Then we shall toast the members of our family and our friends who live with us in memory, even though they can never again be actually present. Finally, we shall toast those others whom we love who may be far away now but whom we can look forward to seeing soon again.

As we toast each other and wish one another health and happiness in the new year, we still keep in the minds of the older people present--and I hope in the minds of the younger ones, no matter how young they may be--the thought that it is their country, the United States of America, to which they pledged their first allegiance for 1947.

From our citizenship in the United States springs all that makes life worth living to us as private citizens. The freedom, the justice, and the opportunity that we have stem from the development of a country in which our forebears struggled to create something new and better for mankind.

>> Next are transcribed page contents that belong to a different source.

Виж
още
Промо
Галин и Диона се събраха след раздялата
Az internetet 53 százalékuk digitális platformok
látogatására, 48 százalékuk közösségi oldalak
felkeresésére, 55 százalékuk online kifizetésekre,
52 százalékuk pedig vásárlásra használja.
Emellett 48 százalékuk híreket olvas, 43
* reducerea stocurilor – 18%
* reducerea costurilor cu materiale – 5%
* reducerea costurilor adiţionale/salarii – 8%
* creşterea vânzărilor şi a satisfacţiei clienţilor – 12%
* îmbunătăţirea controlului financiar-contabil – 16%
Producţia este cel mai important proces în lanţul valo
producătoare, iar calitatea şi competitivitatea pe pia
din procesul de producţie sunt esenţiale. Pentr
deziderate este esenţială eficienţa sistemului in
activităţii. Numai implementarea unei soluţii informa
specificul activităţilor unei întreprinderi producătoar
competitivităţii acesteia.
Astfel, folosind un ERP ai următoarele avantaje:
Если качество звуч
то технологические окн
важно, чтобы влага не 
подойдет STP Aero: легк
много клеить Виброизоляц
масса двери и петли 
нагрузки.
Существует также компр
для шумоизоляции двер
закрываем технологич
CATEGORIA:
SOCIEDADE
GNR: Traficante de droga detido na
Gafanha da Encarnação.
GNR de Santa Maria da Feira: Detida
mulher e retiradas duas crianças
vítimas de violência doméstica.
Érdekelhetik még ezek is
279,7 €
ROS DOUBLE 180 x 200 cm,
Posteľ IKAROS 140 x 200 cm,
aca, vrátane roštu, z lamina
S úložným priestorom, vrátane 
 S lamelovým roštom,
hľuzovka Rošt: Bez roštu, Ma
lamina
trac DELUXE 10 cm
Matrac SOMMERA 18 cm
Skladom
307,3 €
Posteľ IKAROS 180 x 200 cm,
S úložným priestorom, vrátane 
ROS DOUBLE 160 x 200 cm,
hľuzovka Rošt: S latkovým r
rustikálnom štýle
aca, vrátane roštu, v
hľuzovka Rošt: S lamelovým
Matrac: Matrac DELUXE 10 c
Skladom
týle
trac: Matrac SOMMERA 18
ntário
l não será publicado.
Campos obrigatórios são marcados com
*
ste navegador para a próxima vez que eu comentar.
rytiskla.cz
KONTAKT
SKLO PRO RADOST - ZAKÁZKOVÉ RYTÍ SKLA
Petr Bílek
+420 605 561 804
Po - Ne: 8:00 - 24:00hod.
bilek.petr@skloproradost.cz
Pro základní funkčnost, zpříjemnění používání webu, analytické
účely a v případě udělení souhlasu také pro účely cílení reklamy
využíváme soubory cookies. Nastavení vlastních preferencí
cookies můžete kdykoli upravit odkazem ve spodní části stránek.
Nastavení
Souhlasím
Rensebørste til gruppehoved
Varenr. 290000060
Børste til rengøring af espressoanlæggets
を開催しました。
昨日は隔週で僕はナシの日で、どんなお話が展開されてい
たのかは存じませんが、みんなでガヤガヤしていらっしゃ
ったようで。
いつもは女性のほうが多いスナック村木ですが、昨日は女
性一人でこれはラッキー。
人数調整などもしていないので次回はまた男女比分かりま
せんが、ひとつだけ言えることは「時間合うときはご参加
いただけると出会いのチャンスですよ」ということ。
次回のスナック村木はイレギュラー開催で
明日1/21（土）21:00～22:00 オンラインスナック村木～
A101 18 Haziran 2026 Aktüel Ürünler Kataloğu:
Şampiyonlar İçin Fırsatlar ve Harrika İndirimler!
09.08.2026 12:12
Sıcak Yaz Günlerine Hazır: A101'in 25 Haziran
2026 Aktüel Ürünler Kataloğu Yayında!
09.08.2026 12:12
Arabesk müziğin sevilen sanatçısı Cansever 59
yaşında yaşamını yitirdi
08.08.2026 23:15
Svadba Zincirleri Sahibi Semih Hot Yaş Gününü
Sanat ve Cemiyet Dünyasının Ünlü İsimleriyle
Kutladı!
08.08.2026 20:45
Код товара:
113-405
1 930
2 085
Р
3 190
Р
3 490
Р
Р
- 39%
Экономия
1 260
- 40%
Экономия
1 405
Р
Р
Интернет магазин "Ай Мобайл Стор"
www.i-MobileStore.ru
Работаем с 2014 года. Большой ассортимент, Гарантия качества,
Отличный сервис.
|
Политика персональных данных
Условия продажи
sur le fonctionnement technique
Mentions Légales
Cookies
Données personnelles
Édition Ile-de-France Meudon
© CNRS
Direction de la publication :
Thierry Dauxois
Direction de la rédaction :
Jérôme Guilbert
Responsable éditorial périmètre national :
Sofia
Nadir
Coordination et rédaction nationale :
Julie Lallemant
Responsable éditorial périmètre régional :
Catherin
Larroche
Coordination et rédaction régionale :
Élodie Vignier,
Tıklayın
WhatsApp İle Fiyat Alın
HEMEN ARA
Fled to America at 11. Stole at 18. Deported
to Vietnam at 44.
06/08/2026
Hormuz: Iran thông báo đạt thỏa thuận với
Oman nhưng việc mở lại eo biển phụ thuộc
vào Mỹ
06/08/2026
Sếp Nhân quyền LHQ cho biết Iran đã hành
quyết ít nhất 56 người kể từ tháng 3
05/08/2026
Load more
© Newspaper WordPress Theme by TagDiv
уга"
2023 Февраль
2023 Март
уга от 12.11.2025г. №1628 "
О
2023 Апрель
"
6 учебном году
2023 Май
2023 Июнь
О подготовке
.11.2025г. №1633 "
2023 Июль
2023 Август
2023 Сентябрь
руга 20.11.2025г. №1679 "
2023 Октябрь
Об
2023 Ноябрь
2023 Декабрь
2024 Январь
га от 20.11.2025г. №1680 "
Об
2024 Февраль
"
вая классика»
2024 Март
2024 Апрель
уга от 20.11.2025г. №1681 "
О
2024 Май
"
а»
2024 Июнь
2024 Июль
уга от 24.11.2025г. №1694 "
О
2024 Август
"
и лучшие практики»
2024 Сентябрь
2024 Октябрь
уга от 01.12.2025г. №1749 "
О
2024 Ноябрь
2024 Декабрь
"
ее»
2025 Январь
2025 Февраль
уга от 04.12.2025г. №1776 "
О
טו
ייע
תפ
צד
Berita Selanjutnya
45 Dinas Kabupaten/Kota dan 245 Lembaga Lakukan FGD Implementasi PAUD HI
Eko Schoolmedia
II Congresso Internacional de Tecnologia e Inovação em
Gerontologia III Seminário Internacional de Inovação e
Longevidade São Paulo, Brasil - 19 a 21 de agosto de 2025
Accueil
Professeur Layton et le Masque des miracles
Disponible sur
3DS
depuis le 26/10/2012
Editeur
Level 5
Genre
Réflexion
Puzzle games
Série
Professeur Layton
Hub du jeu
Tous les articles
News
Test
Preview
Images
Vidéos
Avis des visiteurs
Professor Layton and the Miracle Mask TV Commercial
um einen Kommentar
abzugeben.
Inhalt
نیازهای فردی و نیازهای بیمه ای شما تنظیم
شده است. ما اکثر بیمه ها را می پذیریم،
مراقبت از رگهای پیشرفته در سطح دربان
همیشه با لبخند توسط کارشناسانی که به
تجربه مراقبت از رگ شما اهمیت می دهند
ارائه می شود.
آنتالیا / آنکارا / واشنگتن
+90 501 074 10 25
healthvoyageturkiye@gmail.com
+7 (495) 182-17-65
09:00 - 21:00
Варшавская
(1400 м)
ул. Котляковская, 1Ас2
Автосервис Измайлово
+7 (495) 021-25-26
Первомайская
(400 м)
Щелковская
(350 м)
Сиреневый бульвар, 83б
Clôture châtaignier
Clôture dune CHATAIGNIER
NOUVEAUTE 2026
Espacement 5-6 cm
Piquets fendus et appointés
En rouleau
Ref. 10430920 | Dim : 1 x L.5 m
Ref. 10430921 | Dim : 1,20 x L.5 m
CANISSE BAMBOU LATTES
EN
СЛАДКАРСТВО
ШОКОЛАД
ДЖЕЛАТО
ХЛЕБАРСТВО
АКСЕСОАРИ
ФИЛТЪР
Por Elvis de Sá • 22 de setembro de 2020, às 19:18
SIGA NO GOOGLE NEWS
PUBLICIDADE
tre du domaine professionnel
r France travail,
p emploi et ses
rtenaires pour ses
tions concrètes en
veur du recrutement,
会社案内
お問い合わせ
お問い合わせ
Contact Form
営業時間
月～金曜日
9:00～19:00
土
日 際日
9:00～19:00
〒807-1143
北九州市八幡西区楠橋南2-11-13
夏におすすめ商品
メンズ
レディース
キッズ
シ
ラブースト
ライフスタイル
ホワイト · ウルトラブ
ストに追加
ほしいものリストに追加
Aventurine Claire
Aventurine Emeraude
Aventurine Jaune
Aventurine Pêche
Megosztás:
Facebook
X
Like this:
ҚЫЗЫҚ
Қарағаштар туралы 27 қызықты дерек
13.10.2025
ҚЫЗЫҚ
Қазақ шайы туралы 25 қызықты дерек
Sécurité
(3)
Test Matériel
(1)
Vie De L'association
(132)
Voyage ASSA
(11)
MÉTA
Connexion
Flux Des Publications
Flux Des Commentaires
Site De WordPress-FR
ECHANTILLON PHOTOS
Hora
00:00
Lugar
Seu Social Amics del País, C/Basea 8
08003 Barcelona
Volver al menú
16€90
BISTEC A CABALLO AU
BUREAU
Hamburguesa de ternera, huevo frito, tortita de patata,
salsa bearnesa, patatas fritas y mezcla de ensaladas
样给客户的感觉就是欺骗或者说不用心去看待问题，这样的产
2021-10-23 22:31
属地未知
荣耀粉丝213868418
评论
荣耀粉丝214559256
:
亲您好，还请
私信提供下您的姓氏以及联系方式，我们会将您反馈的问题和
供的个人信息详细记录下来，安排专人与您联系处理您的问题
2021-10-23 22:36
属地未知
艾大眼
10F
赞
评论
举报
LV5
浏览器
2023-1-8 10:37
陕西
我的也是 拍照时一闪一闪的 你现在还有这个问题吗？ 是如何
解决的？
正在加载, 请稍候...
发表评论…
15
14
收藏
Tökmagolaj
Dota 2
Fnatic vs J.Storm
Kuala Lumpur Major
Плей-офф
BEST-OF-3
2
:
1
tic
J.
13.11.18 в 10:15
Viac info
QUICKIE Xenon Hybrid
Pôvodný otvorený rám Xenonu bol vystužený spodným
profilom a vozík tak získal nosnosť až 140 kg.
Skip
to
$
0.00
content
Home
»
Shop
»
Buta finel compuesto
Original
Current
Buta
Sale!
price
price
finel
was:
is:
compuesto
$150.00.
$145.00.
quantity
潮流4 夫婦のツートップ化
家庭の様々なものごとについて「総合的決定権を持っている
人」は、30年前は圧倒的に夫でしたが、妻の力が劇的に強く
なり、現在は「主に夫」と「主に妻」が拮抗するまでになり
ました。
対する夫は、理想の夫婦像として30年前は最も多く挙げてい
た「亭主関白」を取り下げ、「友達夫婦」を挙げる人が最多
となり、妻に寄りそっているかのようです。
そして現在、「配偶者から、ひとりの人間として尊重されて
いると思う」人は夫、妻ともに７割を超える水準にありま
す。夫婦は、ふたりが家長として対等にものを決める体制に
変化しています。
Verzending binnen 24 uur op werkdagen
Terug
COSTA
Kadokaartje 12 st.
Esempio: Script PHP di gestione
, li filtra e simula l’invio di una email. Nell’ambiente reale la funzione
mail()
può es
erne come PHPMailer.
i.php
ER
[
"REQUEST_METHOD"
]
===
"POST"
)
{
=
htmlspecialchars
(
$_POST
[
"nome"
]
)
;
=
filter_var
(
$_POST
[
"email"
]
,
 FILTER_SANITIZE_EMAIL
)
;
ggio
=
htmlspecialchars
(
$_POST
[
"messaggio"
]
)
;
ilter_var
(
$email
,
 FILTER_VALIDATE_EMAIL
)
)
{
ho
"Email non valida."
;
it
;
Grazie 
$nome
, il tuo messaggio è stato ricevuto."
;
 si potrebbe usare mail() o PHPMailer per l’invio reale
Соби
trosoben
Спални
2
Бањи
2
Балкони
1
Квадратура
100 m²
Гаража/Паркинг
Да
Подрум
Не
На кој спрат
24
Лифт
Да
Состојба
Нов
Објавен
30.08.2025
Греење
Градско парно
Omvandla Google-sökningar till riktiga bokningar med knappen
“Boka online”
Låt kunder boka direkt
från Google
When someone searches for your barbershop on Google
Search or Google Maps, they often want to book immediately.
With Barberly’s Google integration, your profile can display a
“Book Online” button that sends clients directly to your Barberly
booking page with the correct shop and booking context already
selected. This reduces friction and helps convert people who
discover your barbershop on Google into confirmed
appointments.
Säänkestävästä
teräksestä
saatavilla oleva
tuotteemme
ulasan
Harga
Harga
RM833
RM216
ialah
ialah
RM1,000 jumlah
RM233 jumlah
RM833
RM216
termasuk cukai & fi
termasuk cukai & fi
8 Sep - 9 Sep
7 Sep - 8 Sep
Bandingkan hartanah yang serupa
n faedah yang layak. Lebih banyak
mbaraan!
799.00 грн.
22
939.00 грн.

The fact that we drink this toast every year has a significance, and one that I hope every family in the country who drinks a similar toast bears in mind. That vital significance is that building a democracy is a never-ending occupation. It can be harmed by one generation of indifferent, selfish and narrow-minded individuals, for inherent in democracy is a sense of responsibility for the brotherhood of man.

When this feeling is a motivating force in any generation, democracy forges ahead. We cannot really have a democracy without a sense of the responsibility that every citizen has for the well-being of his neighbor. Democracy is never real unless it gives every man a chance, first to develop his abilities and then to function according to those abilities.

So, on this New Year's Day, as we wish each other a happy new year, let us resolve to perform our duties as citizens with the thought of all our fellow citizens constantly in mind.

This country of ours must not be a country where any group or any special individuals receive benefits to which they do not contribute. Modern society has come to recognize, I think, that every citizen is entitled to an opportunity for growth. And when that growth and development is attained all citizens, male and female, have an obligation to make returns to their society, not for their own good alone, but for the benefit of all those among whom they live.

Thinking today can no longer be so narrow that it embraces only one community or one nation. We live in close proximity to the world as a whole, and therefore our adventure in living is enhanced by the interest and the possible fellowship with the people of the world. May we, through our daily lives and our way of thinking, come to our next New Year's Eve with a sense that we have accomplished something for the world as a whole.